Geolocation is not a gimmick here. It personalizes the first frame by making “your world” the default starting point, if the user opts in. WebGL is not decoration. It signals modernity and smoothness, making the experience feel closer to a game than a widget.

The business intent behind the challenge demo

This is less about selling France and more about selling a capability. It is a proof point for what DoubleClick Studio and HTML5 workflows can support, and it is a portfolio-grade demonstration for the teams who built it.

What to steal for your next HTML5 creative

  • Give viewers one clear control. Navigation beats click-to-reveal when you want time spent.
  • Use “permissioned” personalization. Geolocation works best when it improves the first 3 seconds, not when it tries to be clever later.
  • Design a graceful fallback. If 3D is not available, the core experience should still be enjoyable.
  • Make the value visible without instructions. If someone can understand the interaction from across the room, they will try it.

A few fast answers before you act

What is the DoubleClick HTML5 Banner Challenge demo here?

It is a rich media banner concept that lets users “fly” a hot-air balloon over a map of France and discover landmarks, built to showcase what HTML5 banners can do beyond animation.

Which HTML5 features does the banner use?

It is described as using geolocation (with permission), WebGL for interactive graphics, and native audio and video support, alongside map-based navigation to create a lightweight exploration experience.

Why is geolocation useful in a banner?

Because it can personalize the first moment.
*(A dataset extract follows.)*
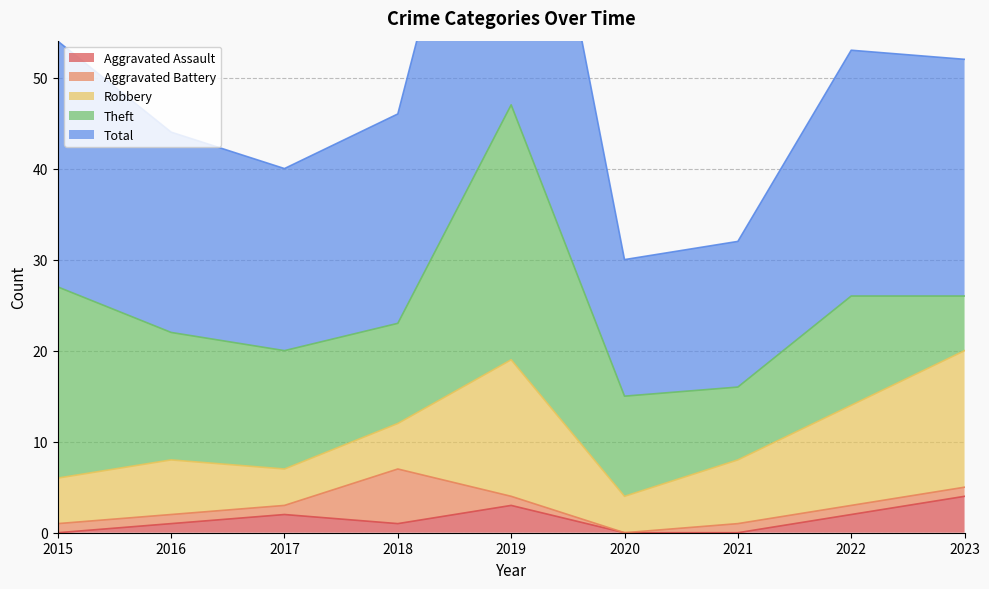

What is the difference between the second highest and second lowest values in the Robbery series?

11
Starting near a user’s own location makes the experience feel immediately relevant, as long as it is optional and clearly explained.

What does WebGL add to rich media ads?

WebGL enables GPU-accelerated 2D and 3D graphics in the browser. In advertising units, that can translate into smoother motion, depth effects, and more game-like interaction.

What is the biggest risk with “mini-app” banners?

Weight and compatibility. If the unit is too heavy or too fragile across browsers, you lose reach. The best builds keep a simple core loop and treat advanced effects as optional upgrades.